I am developing an application with dual Intel Xeon CPU E5-2630 v4 @ 2.20GHz with Intel S2600CWTS MOBO. I managed to accelerate my application for single socket. For single-thread the computation takes 2.7 second. For running the application on single-socket CPU (I have set it using OMP_PLACES='sockets(1)' and monitored by setting OMP_DISPLAY_ENV=verbose) for 10 threads (which is equal to physical number of cores) i managed to accelerate to 0.39 second (approx 7 times speedup), with hyper-threading and close affinity I managed to further accelerate application to 0,27 second (10 times speedup over sequential).
However, when I try to run dual-socket execution ( OMP_PLACES='sockets(2)' ), my minimal execution time is equal to 0.41 second. This indicates that althoug acceleration over sequential version was achieved, a deceleration over single-socket was observed.I compiled the code with Intel Compiler and I used OpenMP.
Now the questions. Not to elaborate too much over my algorithm, I can say that I am dealing with a solution that easily scales in terms of running the task in parallel. For analysis of 100000 events I can effectively run them separately. I also tried to mitigate the issue of being memory-bound and, despite relatively low computation-to-data-access ratio, I rendered the solution scalable (see the accelerations above).
The issue I am witnessing is that I am obtaining the data from a custom PCIe FPGA card and hold the data in a single buffer. So long as I run single-socket, I do not have to witness QPI data transfer overhead. If I use dual-socked, the efficiency drops. I can run with dual-buffers or split the buffer into two chunks of data but I do not know how to explicitly manage such data transfers.

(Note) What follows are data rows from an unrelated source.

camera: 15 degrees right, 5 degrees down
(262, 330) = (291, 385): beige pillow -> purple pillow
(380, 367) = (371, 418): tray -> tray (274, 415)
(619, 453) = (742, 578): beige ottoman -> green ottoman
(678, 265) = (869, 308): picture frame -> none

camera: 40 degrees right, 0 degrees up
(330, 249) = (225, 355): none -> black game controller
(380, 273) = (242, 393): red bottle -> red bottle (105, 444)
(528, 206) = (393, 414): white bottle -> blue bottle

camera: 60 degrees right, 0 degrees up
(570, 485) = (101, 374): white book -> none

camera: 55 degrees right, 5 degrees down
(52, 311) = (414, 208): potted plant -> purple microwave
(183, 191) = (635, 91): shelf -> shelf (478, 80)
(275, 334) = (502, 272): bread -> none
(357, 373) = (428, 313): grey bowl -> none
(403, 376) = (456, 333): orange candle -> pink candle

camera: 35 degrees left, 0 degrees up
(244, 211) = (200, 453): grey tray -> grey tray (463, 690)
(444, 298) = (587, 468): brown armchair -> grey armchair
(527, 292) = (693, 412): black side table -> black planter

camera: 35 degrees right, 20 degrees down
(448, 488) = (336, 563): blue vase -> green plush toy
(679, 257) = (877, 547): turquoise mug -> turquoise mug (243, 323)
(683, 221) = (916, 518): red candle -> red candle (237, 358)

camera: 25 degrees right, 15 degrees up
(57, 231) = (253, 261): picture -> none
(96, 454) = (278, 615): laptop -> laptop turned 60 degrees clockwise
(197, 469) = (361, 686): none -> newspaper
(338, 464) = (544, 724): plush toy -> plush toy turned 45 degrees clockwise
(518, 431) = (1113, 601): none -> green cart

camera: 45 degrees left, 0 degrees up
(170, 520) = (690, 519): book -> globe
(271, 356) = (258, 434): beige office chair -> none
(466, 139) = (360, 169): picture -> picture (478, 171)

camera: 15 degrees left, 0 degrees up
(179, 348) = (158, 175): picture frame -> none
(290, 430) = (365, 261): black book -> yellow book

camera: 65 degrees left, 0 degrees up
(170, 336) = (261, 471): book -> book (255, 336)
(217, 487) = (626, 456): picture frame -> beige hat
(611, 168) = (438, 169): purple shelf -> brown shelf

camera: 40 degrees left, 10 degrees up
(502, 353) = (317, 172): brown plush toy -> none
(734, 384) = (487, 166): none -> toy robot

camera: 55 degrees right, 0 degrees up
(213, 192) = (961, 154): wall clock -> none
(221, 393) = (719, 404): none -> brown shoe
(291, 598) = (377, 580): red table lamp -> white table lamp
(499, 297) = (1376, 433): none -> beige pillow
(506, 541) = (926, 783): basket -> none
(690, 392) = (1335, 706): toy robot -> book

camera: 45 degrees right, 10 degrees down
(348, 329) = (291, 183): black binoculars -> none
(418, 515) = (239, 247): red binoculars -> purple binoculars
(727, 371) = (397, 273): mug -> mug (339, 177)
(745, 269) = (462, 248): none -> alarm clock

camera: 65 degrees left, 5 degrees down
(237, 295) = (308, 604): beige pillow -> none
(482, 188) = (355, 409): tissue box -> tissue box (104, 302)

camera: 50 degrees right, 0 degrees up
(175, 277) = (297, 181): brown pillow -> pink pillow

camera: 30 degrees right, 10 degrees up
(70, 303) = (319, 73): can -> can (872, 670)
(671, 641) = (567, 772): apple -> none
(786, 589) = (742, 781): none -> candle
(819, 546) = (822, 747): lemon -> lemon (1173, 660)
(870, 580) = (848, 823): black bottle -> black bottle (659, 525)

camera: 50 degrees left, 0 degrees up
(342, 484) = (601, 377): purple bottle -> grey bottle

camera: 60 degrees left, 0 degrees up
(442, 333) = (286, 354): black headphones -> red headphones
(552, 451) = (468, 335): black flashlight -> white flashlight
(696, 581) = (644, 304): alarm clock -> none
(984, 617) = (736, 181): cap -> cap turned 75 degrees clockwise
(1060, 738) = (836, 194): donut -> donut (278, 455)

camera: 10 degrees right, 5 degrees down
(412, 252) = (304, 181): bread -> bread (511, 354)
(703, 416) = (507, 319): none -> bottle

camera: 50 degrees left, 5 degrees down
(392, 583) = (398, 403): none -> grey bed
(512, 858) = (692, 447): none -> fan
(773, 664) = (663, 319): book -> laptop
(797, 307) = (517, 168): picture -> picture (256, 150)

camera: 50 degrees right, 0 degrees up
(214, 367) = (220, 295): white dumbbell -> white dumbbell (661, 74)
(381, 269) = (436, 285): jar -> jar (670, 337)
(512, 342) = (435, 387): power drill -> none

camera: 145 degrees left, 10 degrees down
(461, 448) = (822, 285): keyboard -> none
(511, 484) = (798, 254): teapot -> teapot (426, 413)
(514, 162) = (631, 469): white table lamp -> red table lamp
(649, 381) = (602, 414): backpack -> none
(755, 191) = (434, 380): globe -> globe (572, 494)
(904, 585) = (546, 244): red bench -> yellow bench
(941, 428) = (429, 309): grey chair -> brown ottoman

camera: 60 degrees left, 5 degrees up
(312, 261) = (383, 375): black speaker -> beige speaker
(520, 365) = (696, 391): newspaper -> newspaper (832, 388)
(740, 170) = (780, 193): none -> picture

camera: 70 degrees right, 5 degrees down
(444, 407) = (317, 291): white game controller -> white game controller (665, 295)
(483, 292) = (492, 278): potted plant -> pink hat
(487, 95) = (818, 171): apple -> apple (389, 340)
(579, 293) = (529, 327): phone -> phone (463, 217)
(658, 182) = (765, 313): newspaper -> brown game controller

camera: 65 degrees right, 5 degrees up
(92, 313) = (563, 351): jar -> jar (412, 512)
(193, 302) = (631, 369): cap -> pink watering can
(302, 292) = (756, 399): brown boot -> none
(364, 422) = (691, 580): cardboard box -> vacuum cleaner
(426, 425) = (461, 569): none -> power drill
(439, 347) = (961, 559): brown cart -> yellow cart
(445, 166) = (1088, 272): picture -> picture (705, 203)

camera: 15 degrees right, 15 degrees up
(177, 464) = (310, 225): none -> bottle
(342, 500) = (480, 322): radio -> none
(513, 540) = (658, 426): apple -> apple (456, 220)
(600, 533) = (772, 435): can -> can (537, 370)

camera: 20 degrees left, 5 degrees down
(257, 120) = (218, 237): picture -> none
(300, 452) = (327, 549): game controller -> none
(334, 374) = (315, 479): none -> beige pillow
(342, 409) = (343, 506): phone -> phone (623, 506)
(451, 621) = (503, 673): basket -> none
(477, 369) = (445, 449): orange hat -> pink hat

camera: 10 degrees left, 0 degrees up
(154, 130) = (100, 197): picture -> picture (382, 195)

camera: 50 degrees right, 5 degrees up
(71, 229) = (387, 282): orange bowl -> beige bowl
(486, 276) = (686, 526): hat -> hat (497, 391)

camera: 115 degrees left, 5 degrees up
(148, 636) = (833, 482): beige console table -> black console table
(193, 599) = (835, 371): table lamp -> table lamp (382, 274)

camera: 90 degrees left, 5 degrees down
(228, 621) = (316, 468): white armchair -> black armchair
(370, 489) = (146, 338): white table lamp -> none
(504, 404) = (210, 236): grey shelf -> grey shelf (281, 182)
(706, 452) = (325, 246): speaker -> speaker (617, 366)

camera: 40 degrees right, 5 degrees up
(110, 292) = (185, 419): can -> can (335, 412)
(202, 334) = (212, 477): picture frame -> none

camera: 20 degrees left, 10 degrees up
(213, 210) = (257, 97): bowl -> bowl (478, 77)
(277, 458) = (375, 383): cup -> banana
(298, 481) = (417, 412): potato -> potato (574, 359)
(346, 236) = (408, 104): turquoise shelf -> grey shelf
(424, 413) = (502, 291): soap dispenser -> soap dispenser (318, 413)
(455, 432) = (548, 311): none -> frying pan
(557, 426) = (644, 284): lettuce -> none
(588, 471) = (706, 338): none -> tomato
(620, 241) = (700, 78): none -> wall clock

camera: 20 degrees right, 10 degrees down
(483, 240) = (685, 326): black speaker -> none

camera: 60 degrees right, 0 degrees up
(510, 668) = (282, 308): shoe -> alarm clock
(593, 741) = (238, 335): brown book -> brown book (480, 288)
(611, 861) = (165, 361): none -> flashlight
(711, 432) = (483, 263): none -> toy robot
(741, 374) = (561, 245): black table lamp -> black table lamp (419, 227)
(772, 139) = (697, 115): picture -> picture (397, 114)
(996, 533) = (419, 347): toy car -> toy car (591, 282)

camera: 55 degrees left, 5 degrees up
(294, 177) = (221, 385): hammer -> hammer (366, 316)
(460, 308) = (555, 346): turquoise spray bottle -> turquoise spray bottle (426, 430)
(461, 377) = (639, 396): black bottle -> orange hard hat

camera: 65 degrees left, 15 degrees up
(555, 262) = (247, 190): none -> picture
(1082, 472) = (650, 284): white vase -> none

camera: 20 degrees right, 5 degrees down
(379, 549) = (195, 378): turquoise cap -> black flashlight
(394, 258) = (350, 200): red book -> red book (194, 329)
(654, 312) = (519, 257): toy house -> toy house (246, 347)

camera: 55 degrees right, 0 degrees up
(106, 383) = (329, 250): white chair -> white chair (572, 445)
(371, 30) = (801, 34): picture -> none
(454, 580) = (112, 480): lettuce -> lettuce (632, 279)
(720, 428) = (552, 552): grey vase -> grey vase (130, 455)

So far I have been using OpenMP to accelerate. I attempted to use numactl but with dual-socket system I see only a single node. I am making an overview how to effectively split computations and the data.
So my question is the following - Is there any efficient method to explicitly transfer data between CPU sockets ? Can I explicitly move data to a second socket via QPI so that the data will reside on it and no further latencies for data transfer will not be necessary ? Is there any API to do it ? If not, what are the software/ API possibilities to effectively split such computations ? I am collecting data from single PCIe card and upon data transmission I would like to transfer data into second socket memory space, or better, into its L3 cache (having Data Direct I/O in mind).